* Fragmento fuente:
☆ ☆ ☆ ☆ ☆

Pero lo que
más me gustó de ese instante, es que mis hijos pudieron verlo y fueron testigos
de cómo se gana una final. Vieron que se
puede. Que es posible. Y ellos, a su corta edad han podido ya experimentar 2
veces lo que se siente ser campeón de verdad. En sus corazones ha quedado
estampado cómo es el rostro del que sabe que va a meter el gol. Y lo que es más
importante aún, ellos ya han internalizado que ese rostro es chileno.
Yo crecí en
otro Chile, un Chile que a través del fútbol nos mostraba otra identidad. Era
un Chile que no creía que podía ser campeón. Un Chile que durante muchos años
enarboló como su gran logro el tercer lugar obtenido en el Mundial del 62,
donde más encima éramos locales. Un Chile que siempre clasificó contando los
puntos, o en el repechaje, o dependiendo del desempeño de un tercero, al que ojalá le fuera mal, para
que nosotros pudiéramos rasguñar un cupo. Por eso, como si fuera un gran logro,
se hizo famosa la frase “Chile depende de Chile”, que daba a entender que ya era un avance de nuestra
mentalidad clasificar por nuestros propios medios y dejar de prenderle velitas
a otros equipos para que perdieran el partido y así nos dieran el cupo a
nosotros por descarte.

☆ ☆ ☆ ☆ ☆

* Entradas sin procesar:
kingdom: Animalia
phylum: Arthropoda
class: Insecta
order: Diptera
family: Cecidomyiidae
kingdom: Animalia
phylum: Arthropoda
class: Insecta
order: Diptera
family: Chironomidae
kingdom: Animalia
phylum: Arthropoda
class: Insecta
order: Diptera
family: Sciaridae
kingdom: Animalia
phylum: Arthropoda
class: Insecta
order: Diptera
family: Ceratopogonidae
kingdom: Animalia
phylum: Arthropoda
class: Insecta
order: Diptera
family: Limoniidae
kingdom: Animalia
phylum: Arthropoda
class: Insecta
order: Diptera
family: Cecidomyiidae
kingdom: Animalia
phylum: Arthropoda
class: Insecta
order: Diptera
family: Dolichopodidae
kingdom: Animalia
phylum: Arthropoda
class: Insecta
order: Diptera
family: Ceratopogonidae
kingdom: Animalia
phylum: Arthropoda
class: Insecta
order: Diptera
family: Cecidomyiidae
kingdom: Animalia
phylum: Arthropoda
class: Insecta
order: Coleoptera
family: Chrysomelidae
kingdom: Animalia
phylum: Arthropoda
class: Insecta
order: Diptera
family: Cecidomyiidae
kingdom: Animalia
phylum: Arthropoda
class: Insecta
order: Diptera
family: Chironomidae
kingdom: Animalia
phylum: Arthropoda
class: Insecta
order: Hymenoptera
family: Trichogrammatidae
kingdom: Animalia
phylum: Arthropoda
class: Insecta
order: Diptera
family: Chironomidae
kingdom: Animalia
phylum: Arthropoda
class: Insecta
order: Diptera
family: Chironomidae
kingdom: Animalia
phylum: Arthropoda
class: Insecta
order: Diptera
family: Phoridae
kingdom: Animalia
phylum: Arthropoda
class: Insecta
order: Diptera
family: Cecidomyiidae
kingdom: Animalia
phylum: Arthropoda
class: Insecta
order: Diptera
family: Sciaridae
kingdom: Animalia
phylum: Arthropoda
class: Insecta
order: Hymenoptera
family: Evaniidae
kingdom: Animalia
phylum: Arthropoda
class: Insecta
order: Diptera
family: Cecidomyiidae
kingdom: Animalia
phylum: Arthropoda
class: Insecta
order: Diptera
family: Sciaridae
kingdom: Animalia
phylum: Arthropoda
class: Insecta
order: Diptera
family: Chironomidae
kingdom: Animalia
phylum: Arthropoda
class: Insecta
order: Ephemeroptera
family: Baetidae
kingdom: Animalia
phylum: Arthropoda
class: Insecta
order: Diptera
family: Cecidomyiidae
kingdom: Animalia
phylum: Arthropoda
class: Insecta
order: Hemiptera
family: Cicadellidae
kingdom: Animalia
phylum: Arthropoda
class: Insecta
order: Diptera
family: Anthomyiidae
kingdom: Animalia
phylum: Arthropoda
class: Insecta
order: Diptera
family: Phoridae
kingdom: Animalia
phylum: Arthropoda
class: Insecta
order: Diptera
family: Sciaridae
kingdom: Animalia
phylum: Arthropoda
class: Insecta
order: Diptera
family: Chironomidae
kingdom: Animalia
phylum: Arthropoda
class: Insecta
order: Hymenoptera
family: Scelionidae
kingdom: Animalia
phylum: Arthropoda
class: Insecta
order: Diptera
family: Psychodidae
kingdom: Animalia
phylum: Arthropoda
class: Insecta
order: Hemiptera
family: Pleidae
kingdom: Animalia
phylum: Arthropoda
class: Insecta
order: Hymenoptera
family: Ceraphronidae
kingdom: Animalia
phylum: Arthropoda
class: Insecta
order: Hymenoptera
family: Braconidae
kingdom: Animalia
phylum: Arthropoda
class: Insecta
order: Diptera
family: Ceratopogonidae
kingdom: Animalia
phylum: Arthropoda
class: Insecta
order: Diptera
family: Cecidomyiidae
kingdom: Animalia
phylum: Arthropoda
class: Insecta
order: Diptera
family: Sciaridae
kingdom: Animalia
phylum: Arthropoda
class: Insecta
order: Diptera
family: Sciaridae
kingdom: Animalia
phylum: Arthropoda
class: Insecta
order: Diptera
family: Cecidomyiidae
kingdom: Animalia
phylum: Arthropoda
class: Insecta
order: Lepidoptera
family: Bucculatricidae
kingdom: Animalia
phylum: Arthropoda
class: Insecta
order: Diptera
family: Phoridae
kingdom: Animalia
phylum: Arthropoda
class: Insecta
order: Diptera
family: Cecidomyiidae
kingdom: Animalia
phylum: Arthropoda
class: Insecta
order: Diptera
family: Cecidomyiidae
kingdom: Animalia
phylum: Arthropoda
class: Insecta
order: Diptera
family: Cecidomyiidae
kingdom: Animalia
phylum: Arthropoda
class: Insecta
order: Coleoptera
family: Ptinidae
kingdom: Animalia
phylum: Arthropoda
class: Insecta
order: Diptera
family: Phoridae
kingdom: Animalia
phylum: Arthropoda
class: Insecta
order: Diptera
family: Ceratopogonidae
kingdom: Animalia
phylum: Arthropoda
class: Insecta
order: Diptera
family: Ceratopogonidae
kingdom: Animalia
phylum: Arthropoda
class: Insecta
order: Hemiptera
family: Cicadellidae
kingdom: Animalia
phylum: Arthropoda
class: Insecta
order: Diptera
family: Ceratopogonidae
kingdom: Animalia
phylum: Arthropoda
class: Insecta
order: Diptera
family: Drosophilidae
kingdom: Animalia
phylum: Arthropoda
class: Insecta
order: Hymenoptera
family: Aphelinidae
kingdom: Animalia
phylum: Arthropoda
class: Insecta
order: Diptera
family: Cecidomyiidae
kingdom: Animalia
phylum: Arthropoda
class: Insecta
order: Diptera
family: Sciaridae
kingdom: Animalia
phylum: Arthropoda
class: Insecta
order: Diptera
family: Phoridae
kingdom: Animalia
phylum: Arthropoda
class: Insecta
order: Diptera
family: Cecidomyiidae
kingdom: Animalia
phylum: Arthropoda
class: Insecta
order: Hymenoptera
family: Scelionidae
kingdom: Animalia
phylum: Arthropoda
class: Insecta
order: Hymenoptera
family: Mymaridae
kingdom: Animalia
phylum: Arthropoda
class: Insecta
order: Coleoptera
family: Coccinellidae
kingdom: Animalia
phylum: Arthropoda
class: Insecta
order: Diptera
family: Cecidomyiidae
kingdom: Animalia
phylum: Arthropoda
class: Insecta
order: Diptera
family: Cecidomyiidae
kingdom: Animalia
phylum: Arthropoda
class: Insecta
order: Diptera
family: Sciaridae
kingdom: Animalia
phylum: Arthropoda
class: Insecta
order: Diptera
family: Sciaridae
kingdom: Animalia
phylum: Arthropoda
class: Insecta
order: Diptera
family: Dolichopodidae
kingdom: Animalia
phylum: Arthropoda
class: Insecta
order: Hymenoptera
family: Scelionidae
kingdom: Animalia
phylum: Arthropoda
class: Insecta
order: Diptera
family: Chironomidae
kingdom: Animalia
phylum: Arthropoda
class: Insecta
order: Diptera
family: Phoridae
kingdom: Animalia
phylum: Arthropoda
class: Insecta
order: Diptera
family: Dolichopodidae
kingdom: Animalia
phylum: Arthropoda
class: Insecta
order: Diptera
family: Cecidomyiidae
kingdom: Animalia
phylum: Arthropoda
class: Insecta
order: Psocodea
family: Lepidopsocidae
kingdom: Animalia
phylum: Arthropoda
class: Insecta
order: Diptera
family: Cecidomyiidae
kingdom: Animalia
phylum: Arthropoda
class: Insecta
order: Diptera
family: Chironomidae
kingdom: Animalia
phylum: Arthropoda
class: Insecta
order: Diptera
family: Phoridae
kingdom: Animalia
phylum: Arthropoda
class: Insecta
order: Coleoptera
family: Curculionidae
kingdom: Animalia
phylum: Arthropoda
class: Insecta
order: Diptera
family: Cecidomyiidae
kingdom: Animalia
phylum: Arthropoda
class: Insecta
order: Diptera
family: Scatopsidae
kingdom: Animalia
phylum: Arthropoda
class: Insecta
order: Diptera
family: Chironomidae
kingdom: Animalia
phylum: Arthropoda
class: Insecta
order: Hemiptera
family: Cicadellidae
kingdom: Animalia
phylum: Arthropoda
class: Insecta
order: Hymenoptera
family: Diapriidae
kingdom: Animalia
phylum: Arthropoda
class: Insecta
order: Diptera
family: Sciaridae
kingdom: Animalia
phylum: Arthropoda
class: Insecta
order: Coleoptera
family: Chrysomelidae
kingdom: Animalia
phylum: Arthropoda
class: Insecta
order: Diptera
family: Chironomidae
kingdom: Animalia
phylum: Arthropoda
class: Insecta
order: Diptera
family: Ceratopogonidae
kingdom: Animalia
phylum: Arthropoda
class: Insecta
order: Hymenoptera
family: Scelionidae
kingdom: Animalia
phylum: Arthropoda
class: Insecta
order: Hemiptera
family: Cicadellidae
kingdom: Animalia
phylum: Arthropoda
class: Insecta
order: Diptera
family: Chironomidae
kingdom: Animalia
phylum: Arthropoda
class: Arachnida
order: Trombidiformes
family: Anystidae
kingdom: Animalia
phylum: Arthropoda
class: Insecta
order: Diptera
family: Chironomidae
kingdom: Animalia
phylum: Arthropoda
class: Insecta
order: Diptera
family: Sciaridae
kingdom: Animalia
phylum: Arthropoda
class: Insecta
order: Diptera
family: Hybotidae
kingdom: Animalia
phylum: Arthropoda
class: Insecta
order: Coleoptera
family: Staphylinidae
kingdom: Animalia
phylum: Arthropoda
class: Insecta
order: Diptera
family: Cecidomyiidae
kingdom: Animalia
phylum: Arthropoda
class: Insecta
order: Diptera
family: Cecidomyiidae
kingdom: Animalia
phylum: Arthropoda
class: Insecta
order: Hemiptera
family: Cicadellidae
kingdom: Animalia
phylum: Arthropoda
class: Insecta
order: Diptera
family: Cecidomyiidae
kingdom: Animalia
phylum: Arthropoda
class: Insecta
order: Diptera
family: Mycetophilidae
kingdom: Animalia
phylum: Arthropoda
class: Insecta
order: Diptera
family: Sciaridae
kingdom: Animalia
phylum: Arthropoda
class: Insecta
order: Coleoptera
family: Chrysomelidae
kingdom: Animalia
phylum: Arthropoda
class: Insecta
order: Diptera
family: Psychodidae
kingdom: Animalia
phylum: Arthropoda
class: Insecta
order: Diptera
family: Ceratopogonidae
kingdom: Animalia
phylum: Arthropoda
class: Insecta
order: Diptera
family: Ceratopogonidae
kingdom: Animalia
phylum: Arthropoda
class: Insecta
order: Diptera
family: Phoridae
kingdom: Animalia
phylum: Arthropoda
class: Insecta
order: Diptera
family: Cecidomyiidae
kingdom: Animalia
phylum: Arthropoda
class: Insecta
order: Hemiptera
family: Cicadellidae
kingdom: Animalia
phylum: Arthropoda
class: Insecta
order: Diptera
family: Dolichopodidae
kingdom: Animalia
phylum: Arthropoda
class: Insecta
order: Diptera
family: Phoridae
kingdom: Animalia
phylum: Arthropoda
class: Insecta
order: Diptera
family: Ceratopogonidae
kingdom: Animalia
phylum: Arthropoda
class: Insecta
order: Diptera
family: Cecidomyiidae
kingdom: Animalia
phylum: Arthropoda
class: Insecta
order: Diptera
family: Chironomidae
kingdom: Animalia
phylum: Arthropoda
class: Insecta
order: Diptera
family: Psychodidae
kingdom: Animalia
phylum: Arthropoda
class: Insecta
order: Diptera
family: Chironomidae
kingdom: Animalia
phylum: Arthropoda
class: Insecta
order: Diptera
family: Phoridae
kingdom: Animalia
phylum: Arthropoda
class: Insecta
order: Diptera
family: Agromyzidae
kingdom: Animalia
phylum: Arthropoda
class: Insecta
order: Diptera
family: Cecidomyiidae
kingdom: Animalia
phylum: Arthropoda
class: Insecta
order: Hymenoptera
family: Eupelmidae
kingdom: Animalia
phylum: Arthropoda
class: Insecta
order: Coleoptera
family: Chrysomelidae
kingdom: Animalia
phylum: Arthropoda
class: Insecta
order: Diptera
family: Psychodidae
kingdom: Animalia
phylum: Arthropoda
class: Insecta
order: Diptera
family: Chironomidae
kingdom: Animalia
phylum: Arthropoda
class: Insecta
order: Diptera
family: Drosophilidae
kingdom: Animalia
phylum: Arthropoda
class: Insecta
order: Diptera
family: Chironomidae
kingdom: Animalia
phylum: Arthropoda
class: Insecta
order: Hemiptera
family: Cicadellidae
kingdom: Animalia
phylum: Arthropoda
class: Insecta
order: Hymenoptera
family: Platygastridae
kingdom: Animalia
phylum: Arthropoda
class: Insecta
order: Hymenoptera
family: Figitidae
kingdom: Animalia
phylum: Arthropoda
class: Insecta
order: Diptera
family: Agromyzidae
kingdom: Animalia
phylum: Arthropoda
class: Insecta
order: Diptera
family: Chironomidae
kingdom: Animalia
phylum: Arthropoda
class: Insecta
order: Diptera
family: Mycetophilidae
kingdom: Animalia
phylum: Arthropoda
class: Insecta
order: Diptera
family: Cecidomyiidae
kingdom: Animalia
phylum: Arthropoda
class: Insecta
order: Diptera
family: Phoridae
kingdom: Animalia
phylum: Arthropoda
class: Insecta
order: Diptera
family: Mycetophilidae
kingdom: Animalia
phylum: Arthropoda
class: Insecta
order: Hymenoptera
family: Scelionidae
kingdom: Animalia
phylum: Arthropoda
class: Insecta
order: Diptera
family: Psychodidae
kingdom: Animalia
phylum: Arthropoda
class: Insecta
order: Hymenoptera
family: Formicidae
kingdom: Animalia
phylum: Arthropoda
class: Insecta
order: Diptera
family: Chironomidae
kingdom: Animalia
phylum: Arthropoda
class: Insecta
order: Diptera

☆ ☆ ☆ ☆ ☆

* Tarea requerida 1:
En el fragmento fuente sobre el fútbol chileno, ¿qué resultado enarboló Chile durante muchos años como su gran logro?
* Tarea requerida 2:
Prolonga el fragmento fuente sobre la mentalidad del fútbol chileno a partir de su última oración.
Las entradas constituyen un material independiente del fragmento fuente.

* Respuesta final 1:
El tercer lugar obtenido en el Mundial del 62, donde además Chile era local.

* Respuesta final 2:
Yo crecí en
otro Chile, un Chile que solía errar los penales en los momentos cruciales, un
Chile que le echaba la culpa al árbitro o a los guarda líneas por haber perdido
el partido, un Chile que muchas veces se conformó con el empate, un Chile que
inventaba bengalas, un Chile que tenía una o dos lumbreras en el equipo y si
esa lumbrera no estaba inspirada, el apagón en el equipo era total, un Chile
que se revolcaba en el piso cuando lo lesionaban, un Chile que – en fin- se
conformaba con ese Chile.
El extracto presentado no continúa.